Si à la différence de son prédécesseur Michel Barnier, piégé par le RN, François Bayrou mise sur la gauche pour rester au pouvoir, il ne doit pas non plus braquer ses alliés à droite.
A droite, on se félicitait qu'il n'y ait pas de suspension de la réforme. "Charge aux partenaires sociaux de réfléchir à des évolutions" de la réforme mais des évolutions "financées", a complété un participant à une réunion du groupe Les Républicains (LR), saluant par ailleurs le fait qu'il n'y ait "pas de nouveaux impôts" dans le projet de budget.
Alors que le camp présidentiel se divise sur une suspension de la réforme, un de ses cadres se dit prêt à valider l'arrangement en discussion. "Il y a un problème financier c'est évident.
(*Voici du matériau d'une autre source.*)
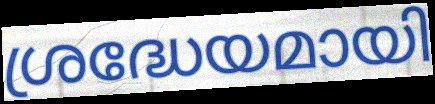
ശ്രദ്ധേയമായിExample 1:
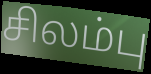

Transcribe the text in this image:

சிலம்பு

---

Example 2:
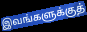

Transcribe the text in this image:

இவங்களுக்குத்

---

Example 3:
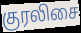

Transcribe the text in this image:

குரலிசை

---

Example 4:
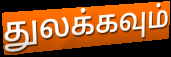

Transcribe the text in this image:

துலக்கவும்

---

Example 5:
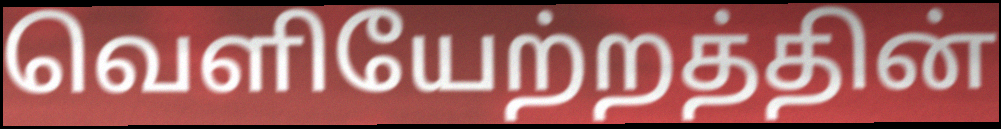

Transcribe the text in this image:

வெளியேற்றத்தின்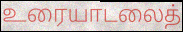
உரையாடலைத்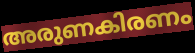
അരുണകിരണം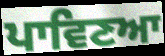
ਪਾਵਿਣਆ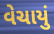
વેચાયું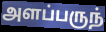
அளப்பருந்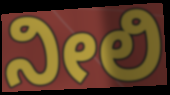
ನೀಲಿ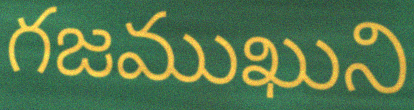
గజముఖుని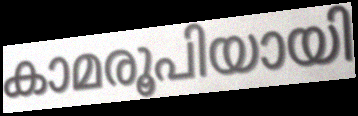
കാമരൂപിയായി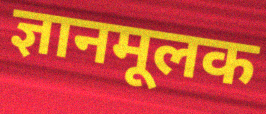
ज्ञानमूलकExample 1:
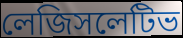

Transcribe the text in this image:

লেজিসলেটিভ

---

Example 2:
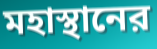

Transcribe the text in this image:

মহাস্থানের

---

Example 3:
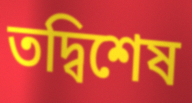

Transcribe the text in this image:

তদ্বিশেষ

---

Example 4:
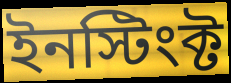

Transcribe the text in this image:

ইনস্টিংক্ট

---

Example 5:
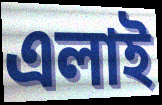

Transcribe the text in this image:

এলাই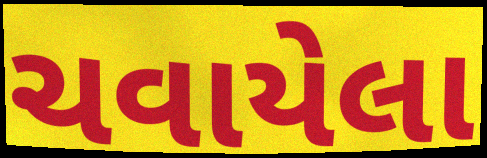
ચવાયેલાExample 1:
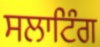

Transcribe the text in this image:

ਸਲਾਟਿੰਗ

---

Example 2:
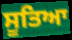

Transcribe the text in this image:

ਸੂਤਿਆ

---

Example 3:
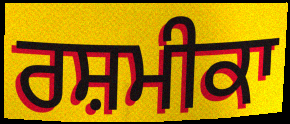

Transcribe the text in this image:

ਰਸ਼ਮੀਕਾ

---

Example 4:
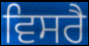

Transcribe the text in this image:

ਵਿਸਰੈ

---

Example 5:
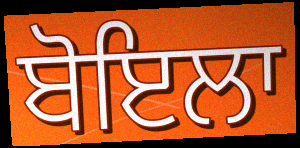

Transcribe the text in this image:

ਬੋਇਲਾ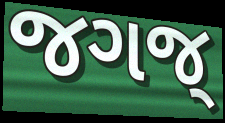
જગજ્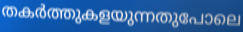
തകർത്തുകളയുന്നതുപോലെ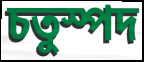
চতুস্পদ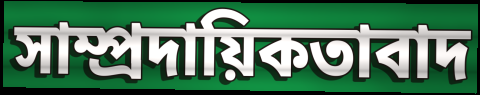
সাম্প্ৰদায়িকতাবাদ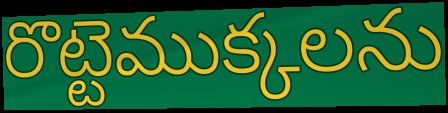
రొట్టెముక్కలనుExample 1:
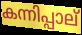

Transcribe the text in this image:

കന്നിപ്പാല്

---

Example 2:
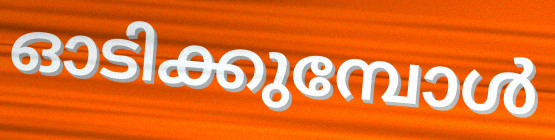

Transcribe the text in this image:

ഓടിക്കുമ്പോൾ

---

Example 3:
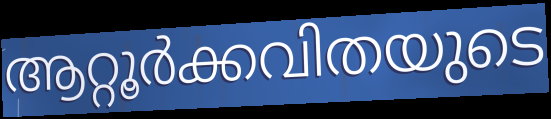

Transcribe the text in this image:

ആറ്റൂർക്കവിതയുടെ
Sur un agenda de trois mois - très court - s'il y a un accord des partenaires sociaux pour une procédure différente et qui soit favorable financièrement, on le prend".
Pas de suspension, c'est "une bonne nouvelle vu la situation économique", a estimé pour sa part Naïma Moutchou, vice-présidente Horizons de l’Assemblée nationale.
Quelles que soient les annonces de François Bayrou, les Insoumis déposeront une motion de censure qui sera examinée jeudi ou vendredi. La rupture semble consommée entre socialistes et Insoumis.
Si les communistes semblent disposés à suivre le PS, la cheffe des Écologistes Marine Tondelier a en revanche répondu à l'AFP "ne pas comprendre l'euphorie des socialistes", et juge que "l'état actuel des discussions ne donne pas de raison d'envisager autre chose que la censure".
La motion de censure LFI n'a cependant aucune chance d'être adoptée puisque le RN a confirmé qu'il ne la voterait pas.